Most of the advice around resolving Simpson’s paradox is that you can’t decide whether the aggregate data or grouped data is most meaningful without more context.

However, most of the examples I’ve seen suggest that the grouping is a confounding factor, and that it is best to consider the groups.

For example in How to resolve Simpson’s Paradox, discussing the classic kidney stones dataset, there is universal agreement that it makes more sense to consider the kidney stone size groups in the interpretation and choose treatment A.

I’m struggling to find or think of a good example where the grouping should be ignored.

Here’s a scatter plot of the Simpson’s Paradox dataset from R’s datasauRus package, with linear regression trend lines. I can easily think of labels for `x`, `y`, and `group` that would make this a dataset where modeling each group made the most sense. For example,

• `x`: Hours spent watching TV per month
• `y`: Test score
• `group`: Age in years, where A to E are ages 11 to 16

In this case, modeling the whole dataset makes it look like it watching more TV is related to higher test scores. Modeling each group separately reveals that older kids score higher, but watching more TV is related to lower scores.

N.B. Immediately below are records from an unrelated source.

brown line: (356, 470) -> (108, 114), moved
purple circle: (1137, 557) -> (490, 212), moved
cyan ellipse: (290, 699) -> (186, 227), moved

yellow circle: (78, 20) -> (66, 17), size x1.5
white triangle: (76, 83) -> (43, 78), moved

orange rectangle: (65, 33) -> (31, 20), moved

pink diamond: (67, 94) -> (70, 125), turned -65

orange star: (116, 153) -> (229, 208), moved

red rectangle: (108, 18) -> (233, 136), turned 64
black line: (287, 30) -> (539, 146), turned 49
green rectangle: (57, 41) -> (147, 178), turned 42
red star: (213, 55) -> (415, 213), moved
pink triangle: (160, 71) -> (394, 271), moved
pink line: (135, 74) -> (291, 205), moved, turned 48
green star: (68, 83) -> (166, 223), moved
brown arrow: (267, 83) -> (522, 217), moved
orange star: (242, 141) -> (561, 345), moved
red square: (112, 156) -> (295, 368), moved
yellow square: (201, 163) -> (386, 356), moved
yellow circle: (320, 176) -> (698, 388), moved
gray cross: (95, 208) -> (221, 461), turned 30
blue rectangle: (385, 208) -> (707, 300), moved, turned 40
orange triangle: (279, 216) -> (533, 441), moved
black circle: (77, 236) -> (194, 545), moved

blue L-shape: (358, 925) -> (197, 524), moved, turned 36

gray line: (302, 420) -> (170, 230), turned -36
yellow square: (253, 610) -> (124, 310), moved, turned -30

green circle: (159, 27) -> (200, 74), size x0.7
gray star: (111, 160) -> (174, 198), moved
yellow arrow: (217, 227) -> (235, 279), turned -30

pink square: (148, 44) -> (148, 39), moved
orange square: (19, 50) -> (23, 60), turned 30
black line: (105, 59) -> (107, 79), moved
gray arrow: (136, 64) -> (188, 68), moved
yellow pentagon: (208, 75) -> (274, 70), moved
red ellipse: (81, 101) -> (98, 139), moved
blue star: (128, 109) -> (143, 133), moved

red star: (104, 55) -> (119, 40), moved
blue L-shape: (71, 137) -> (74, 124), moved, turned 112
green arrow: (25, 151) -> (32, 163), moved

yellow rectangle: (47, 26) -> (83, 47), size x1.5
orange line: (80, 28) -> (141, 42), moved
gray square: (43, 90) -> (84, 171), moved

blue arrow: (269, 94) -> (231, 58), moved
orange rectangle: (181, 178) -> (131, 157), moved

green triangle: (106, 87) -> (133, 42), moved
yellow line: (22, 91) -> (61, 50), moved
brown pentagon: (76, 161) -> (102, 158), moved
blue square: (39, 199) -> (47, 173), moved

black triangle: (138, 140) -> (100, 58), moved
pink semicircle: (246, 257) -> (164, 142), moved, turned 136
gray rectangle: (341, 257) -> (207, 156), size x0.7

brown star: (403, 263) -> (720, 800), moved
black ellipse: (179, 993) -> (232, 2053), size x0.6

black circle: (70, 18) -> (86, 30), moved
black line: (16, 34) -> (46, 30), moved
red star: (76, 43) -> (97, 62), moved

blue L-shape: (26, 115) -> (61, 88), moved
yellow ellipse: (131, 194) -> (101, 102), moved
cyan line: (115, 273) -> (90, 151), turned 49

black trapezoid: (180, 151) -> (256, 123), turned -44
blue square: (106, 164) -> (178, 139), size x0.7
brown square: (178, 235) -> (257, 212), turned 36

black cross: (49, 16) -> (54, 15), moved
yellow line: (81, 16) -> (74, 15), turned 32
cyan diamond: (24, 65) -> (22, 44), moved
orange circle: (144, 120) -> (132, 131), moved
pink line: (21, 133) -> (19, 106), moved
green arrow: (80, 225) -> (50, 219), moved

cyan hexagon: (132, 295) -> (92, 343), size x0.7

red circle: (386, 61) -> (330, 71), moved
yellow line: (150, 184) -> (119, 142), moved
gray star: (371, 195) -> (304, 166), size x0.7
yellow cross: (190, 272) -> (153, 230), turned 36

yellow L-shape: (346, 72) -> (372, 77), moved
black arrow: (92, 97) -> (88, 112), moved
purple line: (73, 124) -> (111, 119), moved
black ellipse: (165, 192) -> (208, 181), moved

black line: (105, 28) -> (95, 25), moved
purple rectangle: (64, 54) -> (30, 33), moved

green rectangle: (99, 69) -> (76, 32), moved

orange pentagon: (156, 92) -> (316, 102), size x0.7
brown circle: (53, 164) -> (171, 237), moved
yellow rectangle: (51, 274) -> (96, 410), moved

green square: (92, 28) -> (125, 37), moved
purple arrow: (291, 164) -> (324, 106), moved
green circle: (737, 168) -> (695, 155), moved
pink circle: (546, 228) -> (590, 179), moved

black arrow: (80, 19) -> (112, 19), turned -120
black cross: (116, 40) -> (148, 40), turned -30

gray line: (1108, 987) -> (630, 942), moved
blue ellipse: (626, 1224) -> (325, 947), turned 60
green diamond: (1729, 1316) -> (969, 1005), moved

That latter interpretation sounds more plausible to me.

I read Pearl, Judea. “Causal diagrams for empirical research.” Biometrika 82.4 (1995): 669-688. and it contains a causal diagram where the suggestion is that you shouldn’t condition on Z. If I’ve understood this correctly, if the explanatory variable in the model of the whole dataset causes a change in the latent/grouping variable, then the model of the aggregate data is the “best” one.

I’m still struggling to articulate a plausible real-world example.

How can I label `x`, `y`, and `group` in the scatter plot to make a dataset where the grouping should be ignored?

This is a bit of a diversion, but to answer Richard Erickson’s question about hierarchical models:

Here’s the code for the dataset

``````library(datasauRus)
library(dplyr)
filter(dataset == "simpson_2") %>%
mutate(group = cut(x + y, c(0, 55, 80, 120, 145, 200), labels = LETTERS[1:5])) %>%
select(- dataset)
``````

A linear regression of the whole dataset

``````lm(y ~ x, data = simpsons_paradox)
``````

gives an `x` coefficient of 1.75.

A linear regression including group

``````lm(y ~ x + group, data = simpsons_paradox)
``````

gives an `x` coefficient of -0.82.

A mixed effects model

``````library(lme4)
lmer(y ~ x + (1 | group), data = simpsons_paradox)
``````

also gives an `x` coefficient of -0.82. So there’s not a huge benefit over just using a plain linear regression if you aren’t worried about confidence intervals or variation within/between groups.

I’m leaning towards abalter’s interpretation that “if group is important enough to consider including in the model, and you know the group, then you might as well actually include it and get better predictions”.